These flags apply to all character, character pointer, and standard string types.
| Flag | Letter | Description |
|---|---|---|
fx_ascii |
a |
Escape all characters except printable ASCII |
fx_escape |
c |
Escape C0 and C1 control characters |
fx_quote |
q |
Quote the string, and escape C0 and C1 controls |
fx_ascquote |
o |
Quote the string, and escape non-ASCII characters |
fx_decimal |
n |
Format characters as decimal numbers |
fx_hex |
x |
Format characters as hexadecimal numbers |
fx_hex8 |
u |
Format characters as hex UTF-8 code units |
fx_hex16 |
v |
Format characters as hex UTF-16 code units |
Formatting for std::chrono::duration calls Prion::format_time(), with the
specified precision if one was supplied.

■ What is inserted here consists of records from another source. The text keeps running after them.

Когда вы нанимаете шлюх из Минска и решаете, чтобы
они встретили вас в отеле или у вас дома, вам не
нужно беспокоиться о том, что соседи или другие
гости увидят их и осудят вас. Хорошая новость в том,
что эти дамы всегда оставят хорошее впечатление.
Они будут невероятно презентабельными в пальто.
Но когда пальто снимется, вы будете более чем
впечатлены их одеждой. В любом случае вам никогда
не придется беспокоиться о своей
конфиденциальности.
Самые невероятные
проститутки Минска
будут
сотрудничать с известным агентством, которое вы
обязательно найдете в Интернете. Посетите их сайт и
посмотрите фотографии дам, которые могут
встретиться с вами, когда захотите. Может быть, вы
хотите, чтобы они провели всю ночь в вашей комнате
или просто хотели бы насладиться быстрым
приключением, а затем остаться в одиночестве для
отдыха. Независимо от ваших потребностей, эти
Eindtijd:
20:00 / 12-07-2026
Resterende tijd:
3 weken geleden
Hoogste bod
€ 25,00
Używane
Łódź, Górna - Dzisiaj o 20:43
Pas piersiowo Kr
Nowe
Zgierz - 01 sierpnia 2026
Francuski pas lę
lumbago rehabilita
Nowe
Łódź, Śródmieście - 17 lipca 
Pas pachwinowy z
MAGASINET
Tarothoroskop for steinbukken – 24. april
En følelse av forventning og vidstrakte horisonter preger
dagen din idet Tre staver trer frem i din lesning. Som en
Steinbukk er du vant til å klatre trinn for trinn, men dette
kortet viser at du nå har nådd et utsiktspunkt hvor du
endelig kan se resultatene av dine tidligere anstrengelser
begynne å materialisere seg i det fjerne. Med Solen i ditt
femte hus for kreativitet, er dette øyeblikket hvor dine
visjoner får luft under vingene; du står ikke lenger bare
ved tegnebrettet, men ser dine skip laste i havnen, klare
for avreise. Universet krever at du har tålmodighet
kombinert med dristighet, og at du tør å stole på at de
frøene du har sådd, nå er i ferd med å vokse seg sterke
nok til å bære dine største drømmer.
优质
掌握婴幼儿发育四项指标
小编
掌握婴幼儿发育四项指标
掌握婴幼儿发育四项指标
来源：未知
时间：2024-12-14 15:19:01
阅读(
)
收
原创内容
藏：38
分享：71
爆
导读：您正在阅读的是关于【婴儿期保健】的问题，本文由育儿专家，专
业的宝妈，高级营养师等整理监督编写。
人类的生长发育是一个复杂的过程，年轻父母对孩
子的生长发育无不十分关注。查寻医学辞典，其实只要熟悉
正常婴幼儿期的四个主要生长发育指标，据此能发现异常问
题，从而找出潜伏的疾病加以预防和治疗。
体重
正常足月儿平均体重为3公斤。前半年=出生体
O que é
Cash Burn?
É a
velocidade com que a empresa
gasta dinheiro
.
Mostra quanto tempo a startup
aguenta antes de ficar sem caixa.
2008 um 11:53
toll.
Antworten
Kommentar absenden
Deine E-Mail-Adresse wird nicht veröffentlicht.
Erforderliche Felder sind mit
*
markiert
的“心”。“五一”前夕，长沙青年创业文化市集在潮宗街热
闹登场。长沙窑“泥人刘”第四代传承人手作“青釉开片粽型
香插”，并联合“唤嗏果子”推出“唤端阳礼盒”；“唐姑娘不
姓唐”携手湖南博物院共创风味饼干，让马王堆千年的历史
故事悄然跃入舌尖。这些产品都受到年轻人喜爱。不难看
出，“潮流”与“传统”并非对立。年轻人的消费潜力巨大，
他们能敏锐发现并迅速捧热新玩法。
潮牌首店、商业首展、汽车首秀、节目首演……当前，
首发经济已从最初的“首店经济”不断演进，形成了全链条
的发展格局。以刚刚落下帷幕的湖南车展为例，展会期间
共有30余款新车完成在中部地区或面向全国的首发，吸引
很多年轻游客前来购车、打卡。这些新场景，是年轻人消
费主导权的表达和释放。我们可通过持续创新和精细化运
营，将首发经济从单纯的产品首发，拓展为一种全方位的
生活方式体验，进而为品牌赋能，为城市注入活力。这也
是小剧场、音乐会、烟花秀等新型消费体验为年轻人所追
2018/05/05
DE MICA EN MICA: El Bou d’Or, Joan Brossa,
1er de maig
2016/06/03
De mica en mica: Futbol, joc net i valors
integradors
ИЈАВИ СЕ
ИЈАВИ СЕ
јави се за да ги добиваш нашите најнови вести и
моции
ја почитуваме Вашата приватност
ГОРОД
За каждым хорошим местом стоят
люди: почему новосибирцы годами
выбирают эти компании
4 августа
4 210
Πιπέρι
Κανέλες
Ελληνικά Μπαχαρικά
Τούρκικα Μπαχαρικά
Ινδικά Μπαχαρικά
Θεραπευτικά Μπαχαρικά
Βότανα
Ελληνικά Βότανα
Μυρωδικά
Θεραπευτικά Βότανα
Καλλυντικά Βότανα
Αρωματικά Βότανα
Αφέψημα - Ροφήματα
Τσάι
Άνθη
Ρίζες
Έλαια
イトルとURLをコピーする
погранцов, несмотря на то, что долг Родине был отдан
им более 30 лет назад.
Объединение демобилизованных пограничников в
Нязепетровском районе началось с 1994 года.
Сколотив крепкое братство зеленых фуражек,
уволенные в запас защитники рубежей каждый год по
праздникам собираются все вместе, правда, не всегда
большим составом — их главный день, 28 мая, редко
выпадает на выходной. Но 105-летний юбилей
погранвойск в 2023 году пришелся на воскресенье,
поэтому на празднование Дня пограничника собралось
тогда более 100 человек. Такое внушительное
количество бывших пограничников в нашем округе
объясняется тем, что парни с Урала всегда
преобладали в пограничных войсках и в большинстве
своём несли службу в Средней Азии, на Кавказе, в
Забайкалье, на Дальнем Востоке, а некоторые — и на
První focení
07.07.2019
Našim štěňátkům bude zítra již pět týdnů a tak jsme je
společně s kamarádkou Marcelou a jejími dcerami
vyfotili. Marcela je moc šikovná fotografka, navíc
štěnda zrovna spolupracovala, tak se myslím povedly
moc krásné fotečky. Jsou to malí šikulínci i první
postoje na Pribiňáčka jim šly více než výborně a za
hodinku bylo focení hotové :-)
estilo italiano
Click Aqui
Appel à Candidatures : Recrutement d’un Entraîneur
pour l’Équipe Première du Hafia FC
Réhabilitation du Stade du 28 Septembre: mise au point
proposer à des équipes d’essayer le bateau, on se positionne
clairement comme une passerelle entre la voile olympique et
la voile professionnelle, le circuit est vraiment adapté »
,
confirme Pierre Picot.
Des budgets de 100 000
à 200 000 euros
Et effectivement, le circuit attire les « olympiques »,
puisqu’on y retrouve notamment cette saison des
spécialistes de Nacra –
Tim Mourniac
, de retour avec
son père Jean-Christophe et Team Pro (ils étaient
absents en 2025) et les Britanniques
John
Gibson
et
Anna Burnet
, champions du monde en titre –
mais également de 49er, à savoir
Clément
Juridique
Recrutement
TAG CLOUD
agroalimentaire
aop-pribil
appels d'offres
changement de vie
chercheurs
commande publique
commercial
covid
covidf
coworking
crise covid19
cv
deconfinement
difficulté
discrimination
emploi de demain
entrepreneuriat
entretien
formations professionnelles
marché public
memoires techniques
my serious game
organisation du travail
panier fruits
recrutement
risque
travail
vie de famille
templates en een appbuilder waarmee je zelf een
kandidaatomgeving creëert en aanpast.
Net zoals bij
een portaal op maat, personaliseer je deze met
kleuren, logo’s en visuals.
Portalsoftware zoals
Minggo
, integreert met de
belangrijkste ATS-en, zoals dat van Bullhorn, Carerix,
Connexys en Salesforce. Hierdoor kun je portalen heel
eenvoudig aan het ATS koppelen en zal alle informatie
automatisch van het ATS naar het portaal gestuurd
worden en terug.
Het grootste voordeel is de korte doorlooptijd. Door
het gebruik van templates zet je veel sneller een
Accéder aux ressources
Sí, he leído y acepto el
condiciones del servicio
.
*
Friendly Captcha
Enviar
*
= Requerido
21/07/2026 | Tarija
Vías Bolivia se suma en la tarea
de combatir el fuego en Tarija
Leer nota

Formatting for
std::chrono::system_clock::time_point uses ISO 8601 format by default
("yyyy-mm-dd hh:mm:ss"), and respects the following flags:
| Flag | Letter | Description |
|---|---|---|
fx_iso |
t |
Use ISO 8601 format with T delimiter |
fx_common |
c |
Use the locale's standard format |
fx_local |
l |
Use the local time zone instead of UTC |